● **DATASET EXCERPTS**

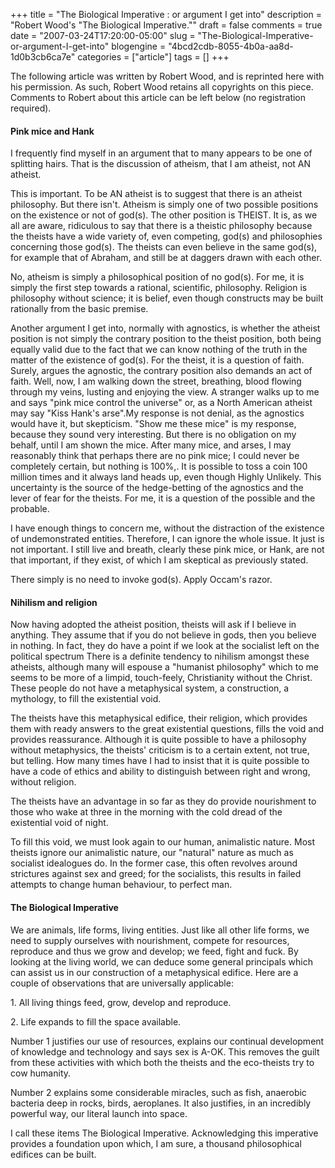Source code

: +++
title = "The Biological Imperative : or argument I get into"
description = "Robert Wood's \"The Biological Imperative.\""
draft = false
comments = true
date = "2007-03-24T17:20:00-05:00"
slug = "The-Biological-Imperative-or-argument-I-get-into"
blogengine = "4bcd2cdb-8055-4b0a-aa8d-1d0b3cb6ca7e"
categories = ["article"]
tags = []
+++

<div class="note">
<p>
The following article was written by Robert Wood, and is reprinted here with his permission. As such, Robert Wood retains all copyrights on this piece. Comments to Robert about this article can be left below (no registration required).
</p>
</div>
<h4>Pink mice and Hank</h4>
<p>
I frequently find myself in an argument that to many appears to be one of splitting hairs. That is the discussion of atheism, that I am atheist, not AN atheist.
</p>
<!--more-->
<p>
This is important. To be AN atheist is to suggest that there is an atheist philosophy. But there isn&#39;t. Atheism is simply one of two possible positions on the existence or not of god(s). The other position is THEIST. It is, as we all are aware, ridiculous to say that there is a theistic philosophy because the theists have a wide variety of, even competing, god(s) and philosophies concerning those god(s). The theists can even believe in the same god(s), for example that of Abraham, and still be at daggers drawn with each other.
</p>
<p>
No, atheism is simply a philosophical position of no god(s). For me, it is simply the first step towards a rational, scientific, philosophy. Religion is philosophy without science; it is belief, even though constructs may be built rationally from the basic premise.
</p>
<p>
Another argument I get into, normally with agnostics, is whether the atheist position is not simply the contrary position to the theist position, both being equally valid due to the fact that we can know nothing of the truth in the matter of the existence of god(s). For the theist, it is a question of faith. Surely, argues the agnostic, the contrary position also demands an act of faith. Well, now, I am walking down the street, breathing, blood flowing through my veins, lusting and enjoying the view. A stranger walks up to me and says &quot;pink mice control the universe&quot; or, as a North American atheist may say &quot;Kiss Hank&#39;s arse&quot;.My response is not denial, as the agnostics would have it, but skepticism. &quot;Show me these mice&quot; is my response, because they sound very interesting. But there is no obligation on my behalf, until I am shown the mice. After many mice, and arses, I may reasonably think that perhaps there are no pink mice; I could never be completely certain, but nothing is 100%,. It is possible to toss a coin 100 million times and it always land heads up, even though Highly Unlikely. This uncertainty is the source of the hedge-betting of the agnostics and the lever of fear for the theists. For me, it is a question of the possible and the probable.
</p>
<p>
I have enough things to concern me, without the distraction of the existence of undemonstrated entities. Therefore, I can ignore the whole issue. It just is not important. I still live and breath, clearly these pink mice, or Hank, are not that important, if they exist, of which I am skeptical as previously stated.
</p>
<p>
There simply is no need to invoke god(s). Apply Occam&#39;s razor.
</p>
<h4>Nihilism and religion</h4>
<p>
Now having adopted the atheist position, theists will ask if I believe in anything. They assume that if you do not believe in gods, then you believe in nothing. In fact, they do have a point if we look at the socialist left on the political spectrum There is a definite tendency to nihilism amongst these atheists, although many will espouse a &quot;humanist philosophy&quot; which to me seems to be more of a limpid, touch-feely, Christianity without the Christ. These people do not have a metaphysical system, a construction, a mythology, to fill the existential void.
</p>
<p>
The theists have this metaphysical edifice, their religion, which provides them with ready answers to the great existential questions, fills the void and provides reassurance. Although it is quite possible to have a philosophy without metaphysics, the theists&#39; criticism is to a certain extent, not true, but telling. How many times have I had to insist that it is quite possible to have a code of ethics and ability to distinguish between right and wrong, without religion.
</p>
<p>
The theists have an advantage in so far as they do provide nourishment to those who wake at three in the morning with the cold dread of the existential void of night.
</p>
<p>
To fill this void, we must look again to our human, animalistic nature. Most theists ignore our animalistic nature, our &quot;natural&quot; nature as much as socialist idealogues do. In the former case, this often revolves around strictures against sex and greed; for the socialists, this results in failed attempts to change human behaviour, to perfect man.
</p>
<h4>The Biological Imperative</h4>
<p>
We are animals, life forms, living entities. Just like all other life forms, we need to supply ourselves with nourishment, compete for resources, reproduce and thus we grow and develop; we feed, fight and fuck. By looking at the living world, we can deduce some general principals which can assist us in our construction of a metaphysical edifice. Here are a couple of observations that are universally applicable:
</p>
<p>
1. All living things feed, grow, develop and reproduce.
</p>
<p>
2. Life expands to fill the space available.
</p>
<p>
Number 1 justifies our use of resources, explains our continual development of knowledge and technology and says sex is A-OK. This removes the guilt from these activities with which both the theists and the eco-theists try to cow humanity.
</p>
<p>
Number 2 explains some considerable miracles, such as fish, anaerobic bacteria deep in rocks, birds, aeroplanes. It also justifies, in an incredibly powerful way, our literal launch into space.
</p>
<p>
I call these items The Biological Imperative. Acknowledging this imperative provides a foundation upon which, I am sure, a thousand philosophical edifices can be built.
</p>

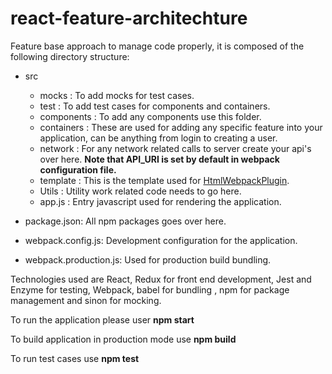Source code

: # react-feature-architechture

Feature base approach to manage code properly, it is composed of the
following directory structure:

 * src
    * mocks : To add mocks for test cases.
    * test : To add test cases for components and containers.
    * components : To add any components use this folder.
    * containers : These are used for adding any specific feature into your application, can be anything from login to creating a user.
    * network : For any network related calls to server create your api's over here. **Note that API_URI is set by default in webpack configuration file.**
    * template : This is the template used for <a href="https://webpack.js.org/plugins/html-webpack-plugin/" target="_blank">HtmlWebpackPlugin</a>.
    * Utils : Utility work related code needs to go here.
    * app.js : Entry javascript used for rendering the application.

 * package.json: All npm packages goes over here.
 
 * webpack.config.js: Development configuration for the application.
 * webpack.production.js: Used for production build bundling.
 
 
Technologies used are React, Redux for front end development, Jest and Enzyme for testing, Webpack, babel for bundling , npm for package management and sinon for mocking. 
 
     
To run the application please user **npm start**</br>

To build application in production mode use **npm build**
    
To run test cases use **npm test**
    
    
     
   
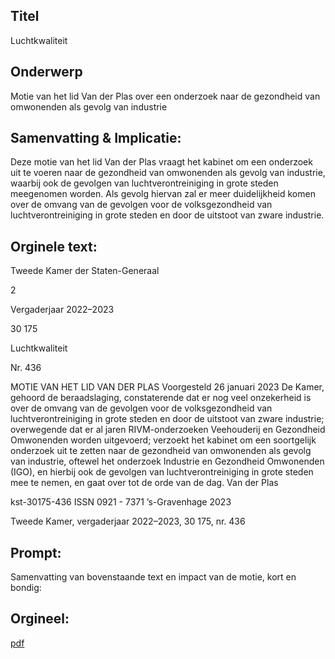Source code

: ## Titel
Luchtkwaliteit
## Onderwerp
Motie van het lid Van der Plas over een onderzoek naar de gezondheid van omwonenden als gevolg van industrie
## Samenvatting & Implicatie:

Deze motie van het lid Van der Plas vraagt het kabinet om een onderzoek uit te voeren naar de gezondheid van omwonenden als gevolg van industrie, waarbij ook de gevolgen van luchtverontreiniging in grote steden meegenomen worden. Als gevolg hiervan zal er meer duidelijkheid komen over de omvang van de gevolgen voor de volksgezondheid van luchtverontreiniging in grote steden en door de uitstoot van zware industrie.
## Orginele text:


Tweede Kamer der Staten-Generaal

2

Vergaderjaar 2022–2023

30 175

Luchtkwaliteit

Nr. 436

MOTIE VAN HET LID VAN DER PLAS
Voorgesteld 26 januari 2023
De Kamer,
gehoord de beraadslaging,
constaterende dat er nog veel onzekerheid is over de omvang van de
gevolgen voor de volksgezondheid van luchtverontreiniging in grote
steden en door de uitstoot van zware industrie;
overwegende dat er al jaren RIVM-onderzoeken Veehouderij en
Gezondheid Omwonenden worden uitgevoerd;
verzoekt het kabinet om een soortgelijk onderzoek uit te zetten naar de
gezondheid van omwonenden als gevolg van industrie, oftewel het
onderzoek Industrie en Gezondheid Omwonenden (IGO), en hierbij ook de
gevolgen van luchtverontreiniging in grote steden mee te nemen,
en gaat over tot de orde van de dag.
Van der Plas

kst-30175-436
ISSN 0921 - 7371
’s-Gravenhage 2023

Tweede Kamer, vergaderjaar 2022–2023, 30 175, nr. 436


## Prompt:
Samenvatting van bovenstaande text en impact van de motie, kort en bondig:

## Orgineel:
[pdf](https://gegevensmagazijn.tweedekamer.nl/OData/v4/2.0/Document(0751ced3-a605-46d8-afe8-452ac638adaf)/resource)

● **WORK ORDER**
Give back, exactly and without pictures, the stretch of the records above from the line containing "To run the application" through the line containing "verzoekt het kabinet", with both end lines included.

● **FINISHED EXERCISE**
To run the application please user **npm start**</br>

To build application in production mode use **npm build**
    
To run test cases use **npm test**
    
    
     
   
Source code

: ## Titel
Luchtkwaliteit
## Onderwerp
Motie van het lid Van der Plas over een onderzoek naar de gezondheid van omwonenden als gevolg van industrie
## Samenvatting & Implicatie:

Deze motie van het lid Van der Plas vraagt het kabinet om een onderzoek uit te voeren naar de gezondheid van omwonenden als gevolg van industrie, waarbij ook de gevolgen van luchtverontreiniging in grote steden meegenomen worden. Als gevolg hiervan zal er meer duidelijkheid komen over de omvang van de gevolgen voor de volksgezondheid van luchtverontreiniging in grote steden en door de uitstoot van zware industrie.
## Orginele text:


Tweede Kamer der Staten-Generaal

2

Vergaderjaar 2022–2023

30 175

Luchtkwaliteit

Nr. 436

MOTIE VAN HET LID VAN DER PLAS
Voorgesteld 26 januari 2023
De Kamer,
gehoord de beraadslaging,
constaterende dat er nog veel onzekerheid is over de omvang van de
gevolgen voor de volksgezondheid van luchtverontreiniging in grote
steden en door de uitstoot van zware industrie;
overwegende dat er al jaren RIVM-onderzoeken Veehouderij en
Gezondheid Omwonenden worden uitgevoerd;
verzoekt het kabinet om een soortgelijk onderzoek uit te zetten naar de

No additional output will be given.